Chancellor George Osborne’s decision to scrap employers’ national insurance payments for young apprentices has been welcomed in Lancashire.
Experts said the move was likely to encourage bosses to give young people a vital start in their careers.
Claire Foreman, deputy principal at Runshaw College, Leyland, said: “We are hopeful that this pledge will inspire more employers to recruit an apprentice as not having to make National Insurance Contributions may be a deciding factor as to whether to recruit someone younger or older.
“With unemployment down and ambitions for three million apprentices to be recruited during the next parliament, this announcement is a positive step towards encouraging businesses to bring fresh talent into the company and develop the skilled workers of the future.”
Babs Murphy, chief executive of the North and Western Lancashire Chamber of Commerce, said: “Abolishing employer’s National Insurance for young apprentices will encourage many businesses to hire them, by reducing the costs of employment and additional training.

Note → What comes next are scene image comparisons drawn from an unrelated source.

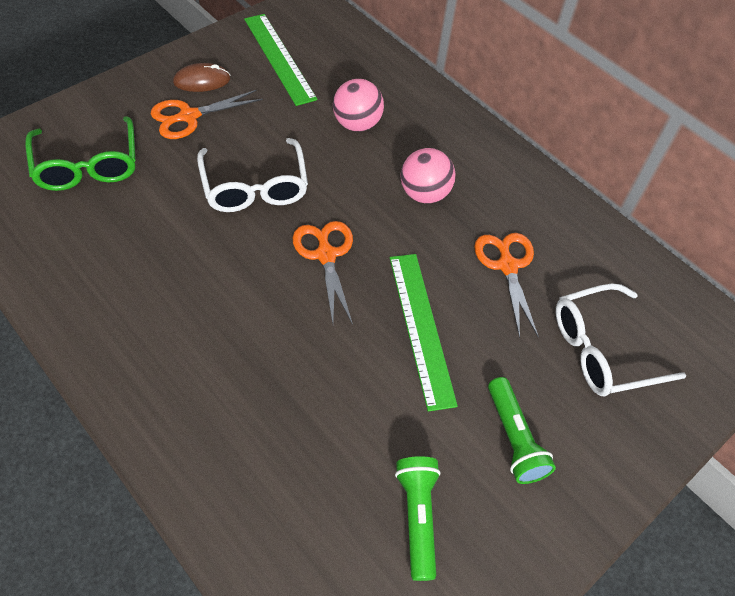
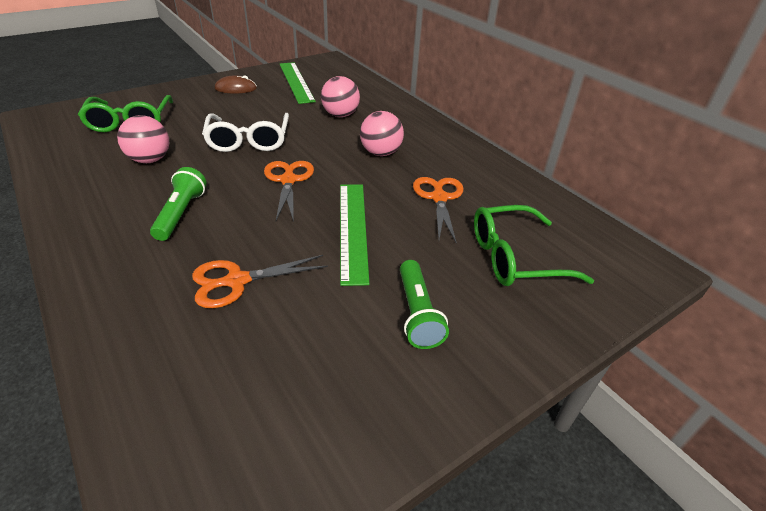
camera: 10 degrees right, 15 degrees down
orange scissors [151,90,263,139] -> orange scissors moved to [192,255,328,308]
green flashlight [395,456,441,581] -> green flashlight moved to [150,167,207,241]
white glasses [556,283,686,397] -> green glasses [474,205,594,286]
none -> pink ball [117,115,169,163]

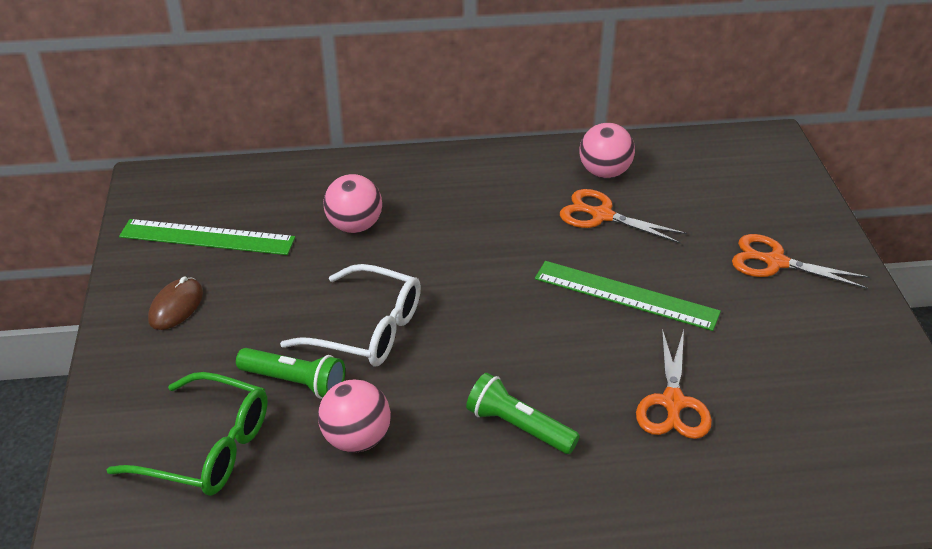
camera: 60 degrees left, 0 degrees up
orange scissors [264,161,314,222] -> orange scissors moved to [732,234,870,289]
pink ball [360,111,404,156] -> pink ball moved to [579,123,635,178]
green flashlight [400,260,449,349] -> green flashlight moved to [236,348,345,399]
green glasses [474,205,594,286] -> none

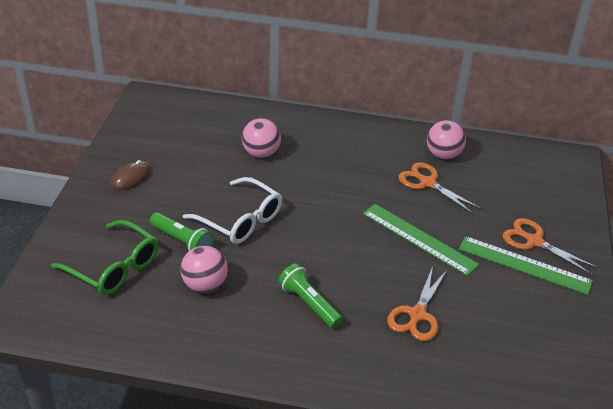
camera: 15 degrees right, 0 degrees up
green ruler [119,219,295,255] -> green ruler moved to [459,236,593,295]

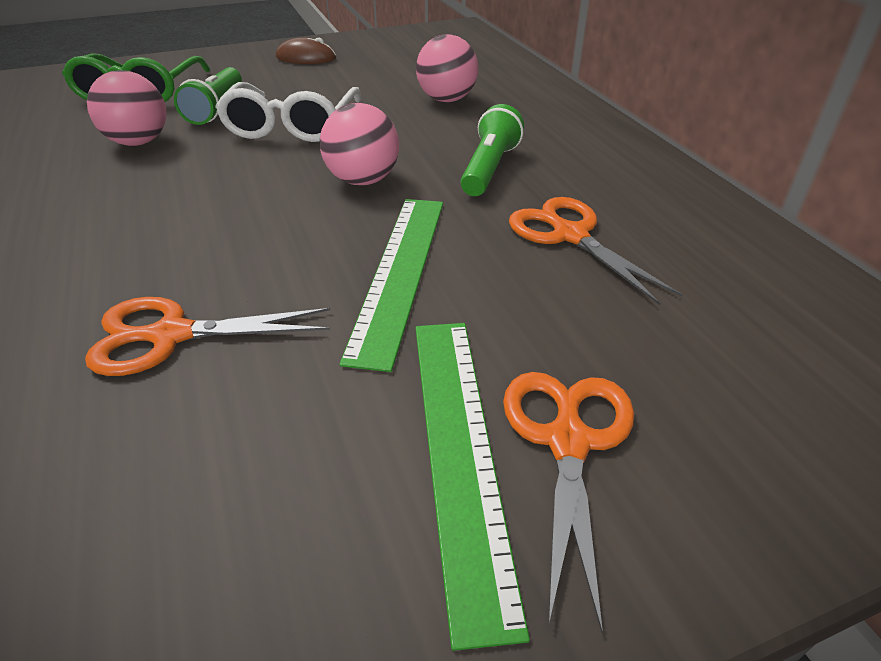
camera: 60 degrees right, 0 degrees up
green flashlight [278,263,343,328] -> green flashlight moved to [461,104,524,196]
orange scissors [398,162,481,214] -> orange scissors turned 45 degrees counterclockwise [509,197,683,305]
pink ball [427,120,466,159] -> pink ball moved to [320,103,399,185]

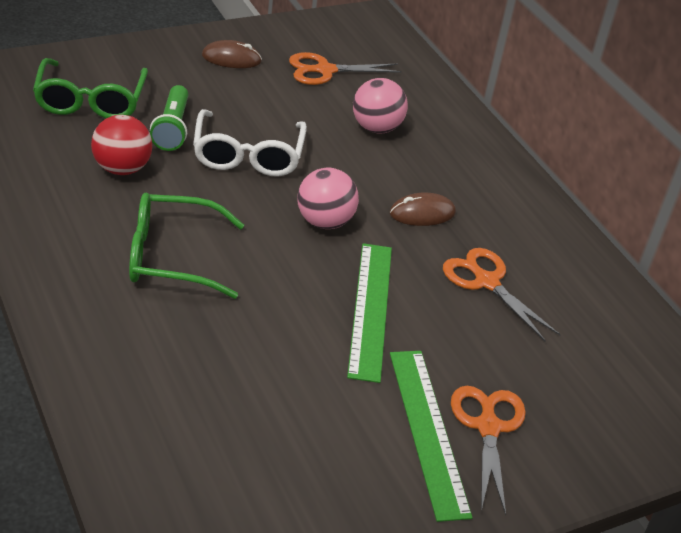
camera: 10 degrees left, 0 degrees up
orange scissors [85,297,330,376] -> orange scissors moved to [289,52,402,85]
pink ball [87,70,166,146] -> red ball [91,115,152,175]
green flashlight [461,104,524,196] -> brown mouse [390,193,456,226]
none -> green glasses [129,193,244,299]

“Our research shows that 54 per cent of firms say funding for training and support would encourage them to hire more young people, which is why we have called for increased financial support for employers hiring apprentices.”
Mr Osborne made the announcement during his autumn statement on Wednesday, in which he revealed a full review of the business rates system, and his ambition to create a “northern powerhouse”.
Investment in new rolling stock for rail franchises in the north of England has also been announced.
It means the Northern Rail and Trans-Pennine Express routes will see the current “pacer” trains replaced.